A reference to West Virginia in connection with today’s recall of Mattel toys got my attention. By way of background, the U.S. Consumer Product Safety Commission today ordered the recall of more than 20 million toys manufactured by Mattel, Inc. because of concerns about the amount of lead and other toxins in the toys.  Earlier this month, the CPSC ordered the recall of 1.5 million toys manufactured by Mattel’s Fisher-Price division.  Mattel has already taken out full-page ads in several newspapers in which its CEO reiterates its concern for and commitment to children’s safety.

        The reference to West Virginia came in The Wall Street Journal‘s Law Blog‘s interview of Victor Schwartz regarding the prospect for litigation created by the recall.  Schwartz, is a partner at Shook, Hardy & Bacon, but is perhaps better known as the spokesperson for the American Tort Reform Association (the organization that listed West Virginia as its number one “Judicial Hellhole” in 2006).

        Schwartz opined that medical monitoring for the children who played with the toys probably would not be effective. He pointed out that “medical monitoring has been rejected by most courts,” but that in those states where it existed, namely West Virginia and Missouri, he suggested offering to set up a fund to help the child’s family with medical expenses, but not to offer cash, since "most people just take cash and run out and buy a pick-up truck.”

    The Supreme Court of Appeals of West Virginia recognized the tort of medical monitoring in Bower v. Westinghouse Elec. Corp., 522 S.E.2d 424 (W.Va. 1999), in which the Court found that “a cause of action exists under West Virginia law for the recovery of medical monitoring costs, where it can be proven that such expenses are necessary and reasonably certain to be incurred as a proximate result of a defendant’s tortious conduct.”

*Assignment*: Can you carry on the post about the Mattel toy recall and West Virginia's medical monitoring law from the point where it ends? The listing below this post comes from a separate source.

Dataset entries:
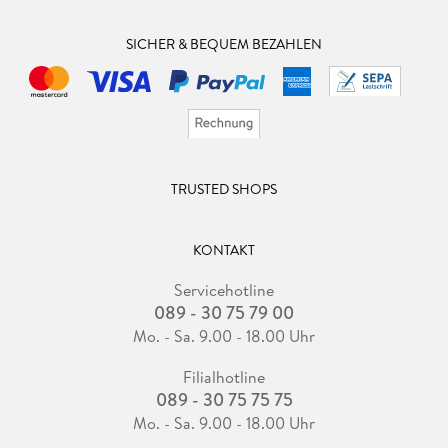
SICHER & BEQUEM BEZAHLEN
TRUSTED SHOPS
KONTAKT
Servicehotline
089 - 30 75 79 00
Mo. - Sa. 9.00 - 18.00 Uhr
Filialhotline
089 - 30 75 75 75
Mo. - Sa. 9.00 - 18.00 Uhr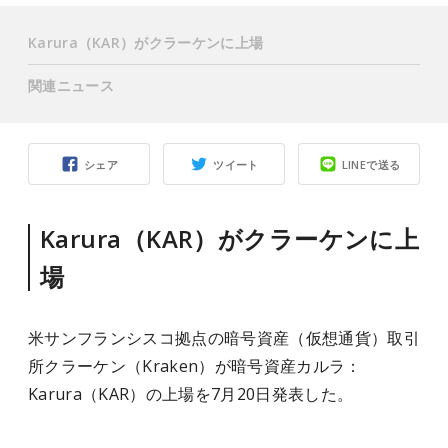
Karura（KAR）がクラーケンに上場
関連ニュース
シェア
ツイート
LINEで送る
Karura（KAR）がクラーケンに上
場
米サンフランシスコ拠点の暗号資産（仮想通貨）取引
所クラーケン（Kraken）が暗号資産カルラ：
Karura（KAR）の上場を7月20日発表した。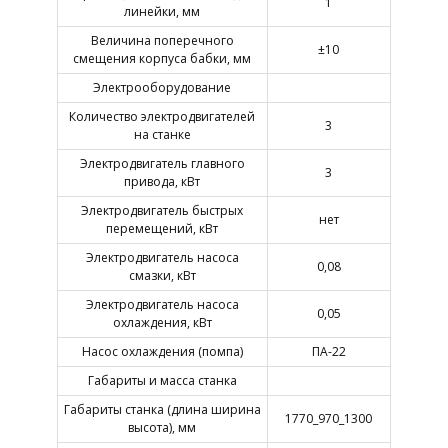
1
линейки, мм
Величина поперечного
±10
смещения корпуса бабки, мм
Электрооборудование
Количество электродвигателей
3
на станке
Электродвигатель главного
3
привода, кВт
Электродвигатель быстрых
нет
перемещений, кВт
Электродвигатель насоса
0,08
смазки, кВт
Электродвигатель насоса
0,05
охлаждения, кВт
Насос охлаждения (помпа)
ПА-22
Габариты и масса станка
Габариты станка (длина ширина
1770_970_1300
высота), мм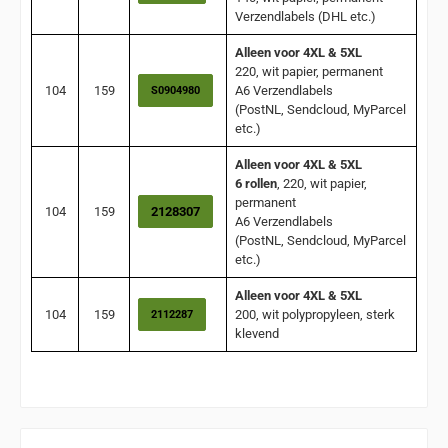
Verzendlabels (DHL etc.)
Alleen voor 4XL & 5XL
220, wit papier, permanent
104
159
A6 Verzendlabels
S0904980
(PostNL, Sendcloud, MyParcel
etc.)
Alleen voor 4XL & 5XL
6 rollen
, 220, wit papier,
permanent
104
159
2128307
A6 Verzendlabels
(PostNL, Sendcloud, MyParcel
etc.)
Alleen voor 4XL & 5XL
104
159
200, wit polypropyleen, sterk
2112287
klevend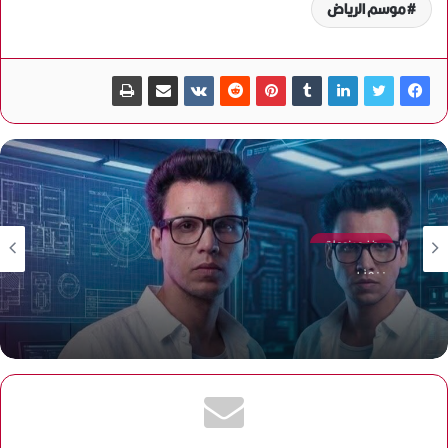
موسم الرياض
فن ومنوعات
منذ 3 أيام
«الكود الأخير».. مصطفى عبد الوهاب يخوض أولى بطولاته
المطلقة في الشورت دراما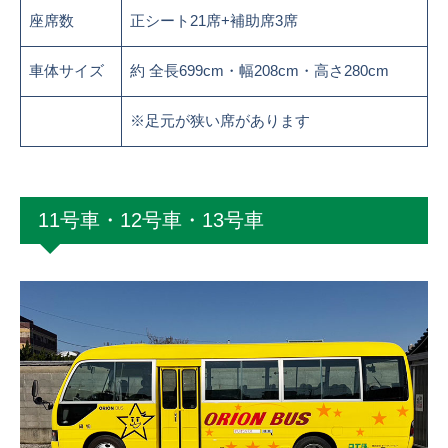
座席数
正シート21席+補助席3席
車体サイズ
約 全長699cm・幅208cm・高さ280cm
※足元が狭い席があります
11号車・12号車・13号車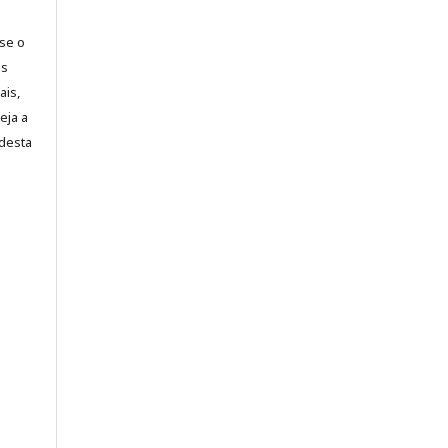
-se o
es
ais,
eja a
desta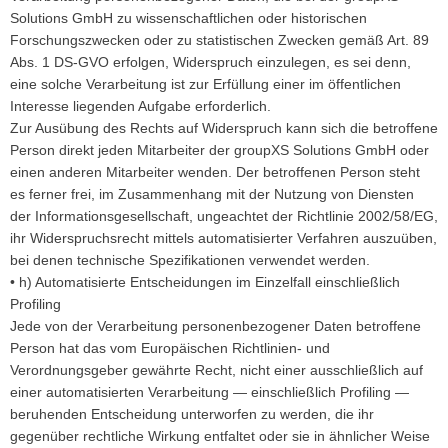
Solutions GmbH zu wissenschaftlichen oder historischen
Forschungszwecken oder zu statistischen Zwecken gemäß Art. 89
Abs. 1 DS-GVO erfolgen, Widerspruch einzulegen, es sei denn,
eine solche Verarbeitung ist zur Erfüllung einer im öffentlichen
Interesse liegenden Aufgabe erforderlich.
Zur Ausübung des Rechts auf Widerspruch kann sich die betroffene
Person direkt jeden Mitarbeiter der groupXS Solutions GmbH oder
einen anderen Mitarbeiter wenden. Der betroffenen Person steht
es ferner frei, im Zusammenhang mit der Nutzung von Diensten
der Informationsgesellschaft, ungeachtet der Richtlinie 2002/58/EG,
ihr Widerspruchsrecht mittels automatisierter Verfahren auszuüben,
bei denen technische Spezifikationen verwendet werden.
• h) Automatisierte Entscheidungen im Einzelfall einschließlich
Profiling
Jede von der Verarbeitung personenbezogener Daten betroffene
Person hat das vom Europäischen Richtlinien- und
Verordnungsgeber gewährte Recht, nicht einer ausschließlich auf
einer automatisierten Verarbeitung — einschließlich Profiling —
beruhenden Entscheidung unterworfen zu werden, die ihr
gegenüber rechtliche Wirkung entfaltet oder sie in ähnlicher Weise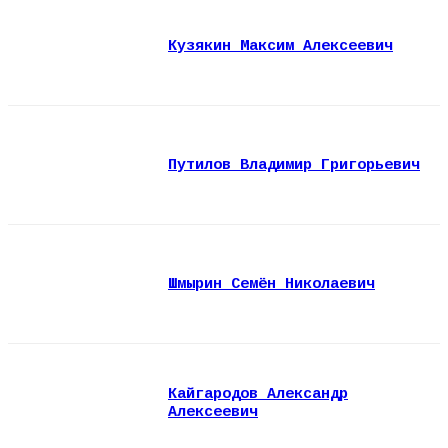
Кузякин Максим Алексеевич
Путилов Владимир Григорьевич
Шмырин Семён Николаевич
Кайгародов Александр
Алексеевич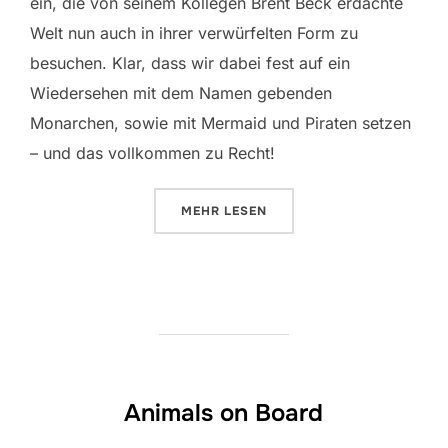
ein, die von seinem Kollegen Brent Beck erdachte
Welt nun auch in ihrer verwürfelten Form zu
besuchen. Klar, dass wir dabei fest auf ein
Wiedersehen mit dem Namen gebenden
Monarchen, sowie mit Mermaid und Piraten setzen
– und das vollkommen zu Recht!
ÜBER „SKULL KING: DAS WÜRFEL
MEHR
LESEN
Animals on Board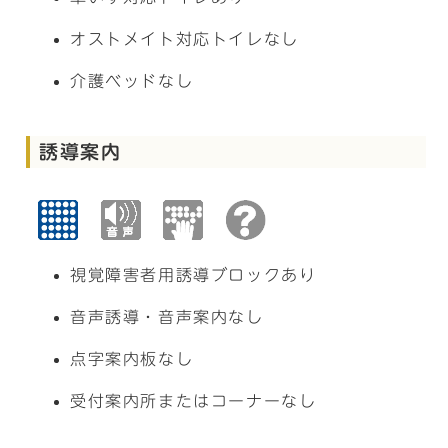
オストメイト対応トイレなし
介護ベッドなし
誘導案内
視覚障害者用誘導ブロックあり
音声誘導・音声案内なし
点字案内板なし
受付案内所またはコーナーなし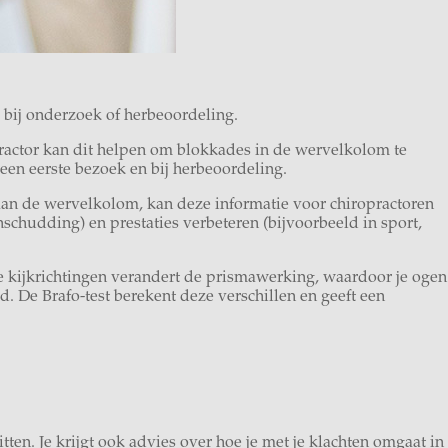
bij onderzoek of herbeoordeling.
ractor kan dit helpen om blokkades in de wervelkolom te
 een eerste bezoek en bij herbeoordeling.
 aan de wervelkolom, kan deze informatie voor chiropractoren
chudding) en prestaties verbeteren (bijvoorbeeld in sport,
nde kijkrichtingen verandert de prismawerking, waardoor je ogen
. De Brafo-test berekent deze verschillen en geeft een
en. Je krijgt ook advies over hoe je met je klachten omgaat in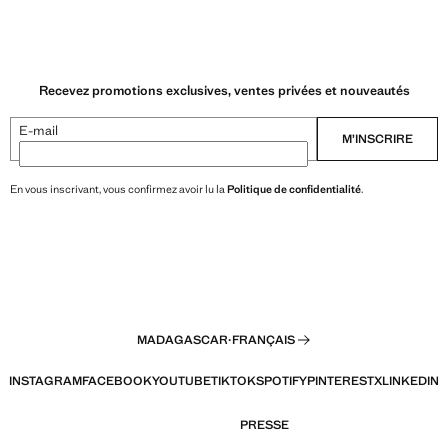
Recevez promotions exclusives, ventes privées et nouveautés
E-mail
M’INSCRIRE
En vous inscrivant, vous confirmez avoir lu la
Politique de confidentialité
.
MADAGASCAR
·
FRANÇAIS
INSTAGRAM
FACEBOOK
YOUTUBE
TIKTOK
SPOTIFY
PINTEREST
X
LINKEDIN
PRESSE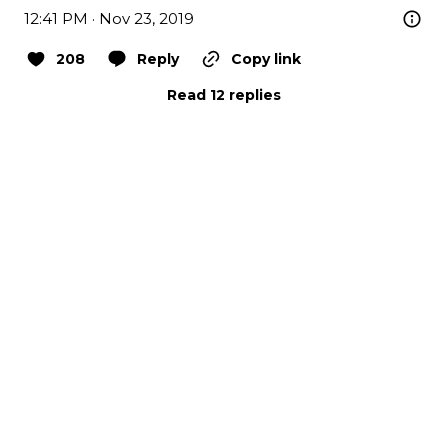
12:41 PM · Nov 23, 2019
208
Reply
Copy link
Read 12 replies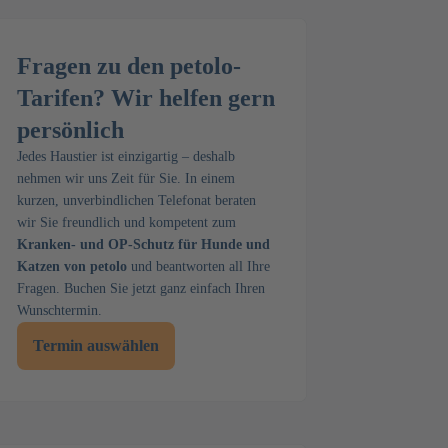
Fragen zu den petolo-
Tarifen? Wir helfen gern
persönlich
Jedes Haustier ist einzigartig – deshalb
nehmen wir uns Zeit für Sie. In einem
kurzen, unverbindlichen Telefonat beraten
wir Sie freundlich und kompetent zum
Kranken- und OP-Schutz für Hunde und
Katzen von petolo
und beantworten all Ihre
Fragen. Buchen Sie jetzt ganz einfach Ihren
Wunschtermin.
Termin auswählen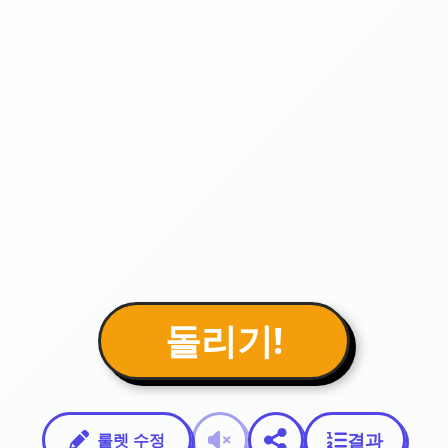
돌리기!
결과
룰렛 수정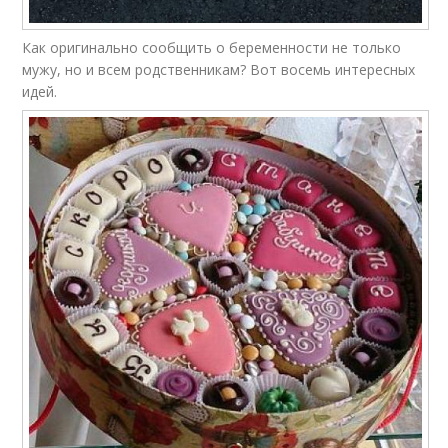
Как оригинально сообщить о беременности не только
мужу, но и всем родственникам? Вот восемь интересных
идей.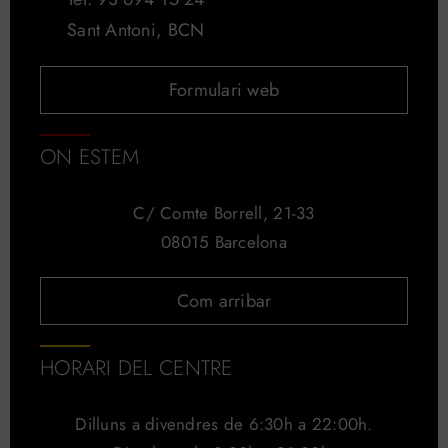
Sant Antoni, BCN
Formulari web
ON ESTEM
C/ Comte Borrell, 21-33
08015 Barcelona
Com arribar
HORARI DEL CENTRE
Dilluns a divendres de 6:30h a 22:00h.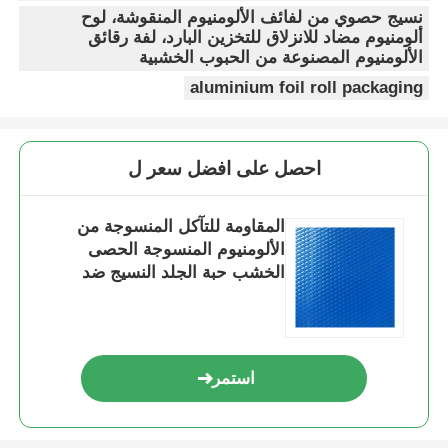
نسيج حصوي من لفائف الألومنيوم المنقوشة، لوح
ألومنيوم مضاد للانزلاق للتخزين البارد، لفة رقائق
الألومنيوم المصنوعة من الحبوب الخشبية
aluminium foil roll packaging
احصل على افضل سعر ل
المقاومة للتآكل المنسوجة من
الألومنيوم المنسوجة الحصى
الخشب حبة الجلد النسيج ضد
الانزلاق لوحة للتخزين البارد
مقطورة سقف حائط
استمر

*Response for this exercise*:
    I disagree with Schwartz’s assessment that most courts have rejected medical monitoring.  Some courts have held that a physical or emotional injury must be present before an individual can recover for medical monitoring or medical surveillance costs, but in the research that I conducted, I found the tort exists in one form or another in many state and federal jurisdictions.   

    If the injuries suffered by one child are any indication, though, Schwartz may be correct that the nature of the injuries do not lend themselves to claims for medical monitoring.  According to CNN, in July, 2005, a seven year old Indianapolis girl accidentally swallowed two magnets off a Mattel toy, and developed a serious infection. She was hospitalized for two weeks and required follow-up visits with a physician on a regular basis.  Her medical expenses totaled about $40,000.  Her family retained Gordon Tabor, a lawyer who specializes in products liability cases, and filed suit, which Mattel settled for an undisclosed amount.